MobiPrint ist in der Lage, selbstständig durch Innenräume zu navigieren und diese mithilfe von LiDAR-Technologie zu kartieren. Das System erstellt ein interaktives Raummodell, das die Anwender über eine Benutzeroberfläche zur Objektauswahl und Positionierung nutzen können. Neben der Möglichkeit, eigene Entwürfe hochzuladen, stehen vordefinierte Objekte in einer Bibliothek zur Auswahl. Sobald der Benutzer das gewünschte Objekt auf dem digitalen Raumplan platziert, fährt der Roboter zum ausgewählten Standort und druckt es direkt auf den Boden.

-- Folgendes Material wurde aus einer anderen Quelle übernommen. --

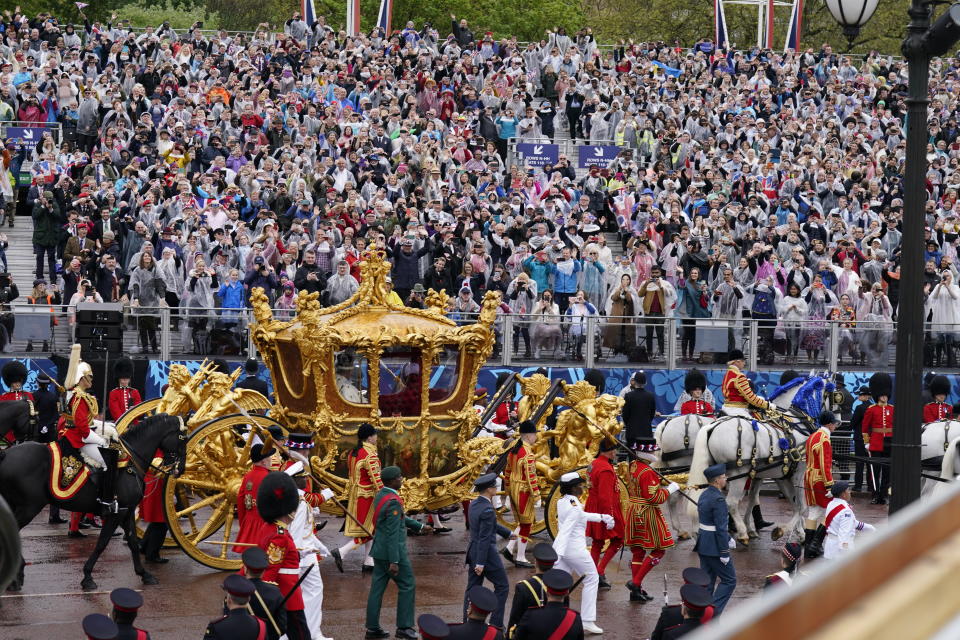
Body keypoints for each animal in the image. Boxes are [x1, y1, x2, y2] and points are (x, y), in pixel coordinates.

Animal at [0, 416, 186, 592]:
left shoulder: (127, 511)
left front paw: (144, 574)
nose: (181, 469)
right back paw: (16, 574)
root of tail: (6, 454)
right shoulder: (117, 513)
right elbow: (102, 543)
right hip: (29, 507)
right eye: (183, 437)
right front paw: (88, 576)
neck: (131, 463)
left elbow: (132, 542)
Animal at [688, 376, 836, 544]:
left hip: (715, 472)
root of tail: (712, 427)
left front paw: (799, 531)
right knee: (731, 502)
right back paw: (741, 532)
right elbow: (801, 506)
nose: (839, 421)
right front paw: (783, 530)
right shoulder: (799, 472)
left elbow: (767, 499)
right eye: (835, 394)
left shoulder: (778, 475)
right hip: (738, 474)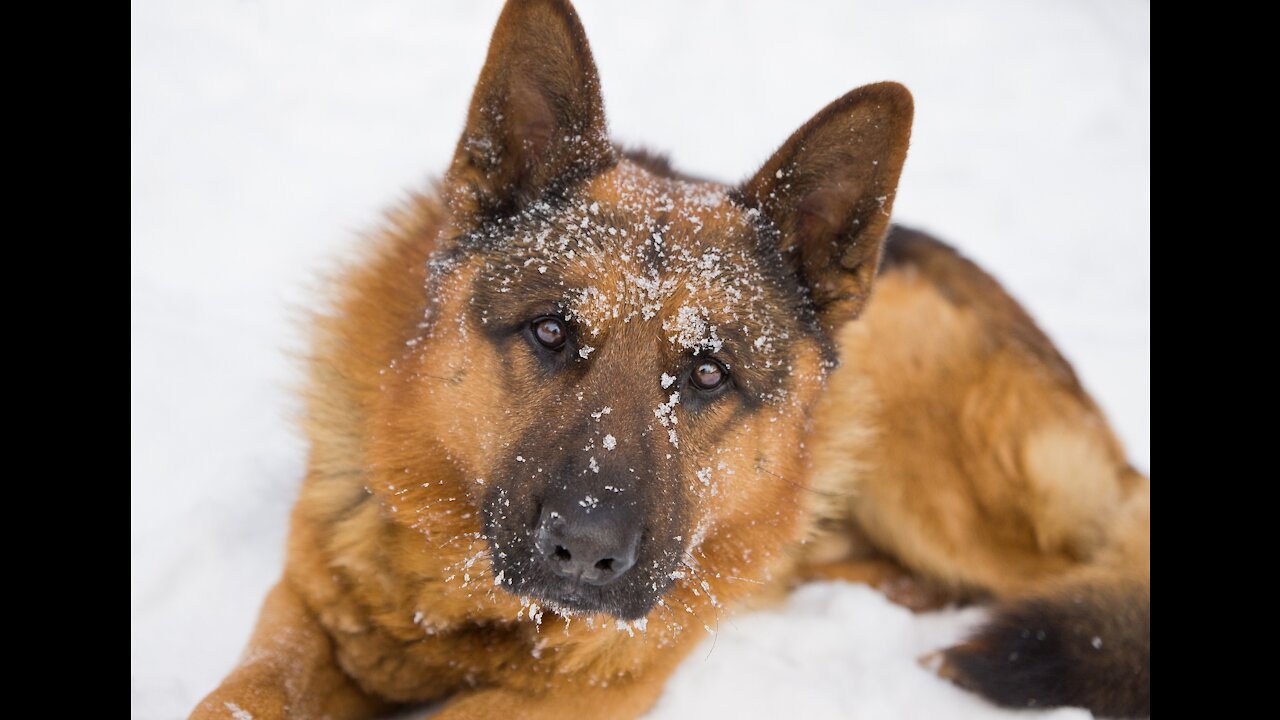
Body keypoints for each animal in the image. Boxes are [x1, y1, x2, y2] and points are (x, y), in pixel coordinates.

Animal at [194, 2, 1157, 712]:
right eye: (551, 332)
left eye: (706, 374)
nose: (583, 555)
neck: (470, 602)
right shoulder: (301, 620)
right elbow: (238, 697)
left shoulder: (575, 696)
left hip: (930, 463)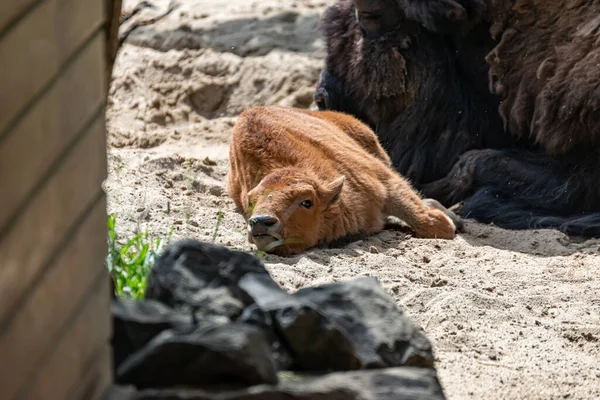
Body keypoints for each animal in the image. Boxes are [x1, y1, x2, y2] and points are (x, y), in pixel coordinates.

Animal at [227, 105, 458, 256]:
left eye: (307, 202)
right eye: (251, 202)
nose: (260, 222)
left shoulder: (384, 181)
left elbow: (430, 222)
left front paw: (447, 223)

Verwendet wird dabei ein handelsübliches bioplastisches 3D-Druckmaterial.

Mobiler 3D-Drucker MobiPrint der University of Washington kartiert Räume und druckt Objekte direkt auf dem Boden für individuelle Anwendungen
Der mobile 3D-Drucker „MobiPrint“ der University of Washington druckt direkt auf dem Boden und passt sich dabei den Gegebenheiten des Raums an (Bild © University of Washington).

Potenziale und Anwendungsbereiche

Eine praktische Anwendung für den mobilen 3D-Drucker MobiPrint könnte im Bereich der Barrierefreiheit liegen. Zum Beispiel könnte der Drucker taktile Bodenmarkierungen direkt auf dem Boden erstellen, die blinden und sehbehinderten Menschen helfen, sich in einem Gebäude besser zu orientieren. Diese Markierungen könnten bestimmte Wege oder Gefahrenstellen kennzeichnen und wären eine schnelle und kostengünstige Möglichkeit, Gebäude barrierefreier zu gestalten.

Ein weiteres praktisches Einsatzgebiet wäre die Herstellung von kleinen Rampen oder Übergängen, um Unebenheiten auf dem Boden auszugleichen. Das könnte hilfreich sein, um z.B. Rollstuhlfahrer oder Personen mit Gehhilfen sicherer durch Gebäude zu leiten, ohne feste Baumaßnahmen durchführen zu müssen.

„Wie können wir die gebaute Umgebung verändern und an spezifische Bedürfnisse der Menschen anpassen – sei es für Barrierefreiheit oder individuellen Geschmack?“, kommentierte Daniel Campos Zamora, Doktorand an der Paul G. Allen School für Informatik und Ingenieurwesen an der UW, gegenüber UW News.

Liang He, Assistenzprofessor an der Purdue University, ist Co-Autor der Forschung und trug während seiner Zeit an der UW maßgeblich zum Projekt bei. Die Technologie des MobiPrint könnte den Zugang zum 3D-Druck und die Möglichkeiten der räumlichen Individualisierung verbessern. Das Team der UW hofft, dass durch solche Ansätze Hürden bei der Nutzung von 3D-Druck für den persönlichen und öffentlichen Raum gesenkt werden.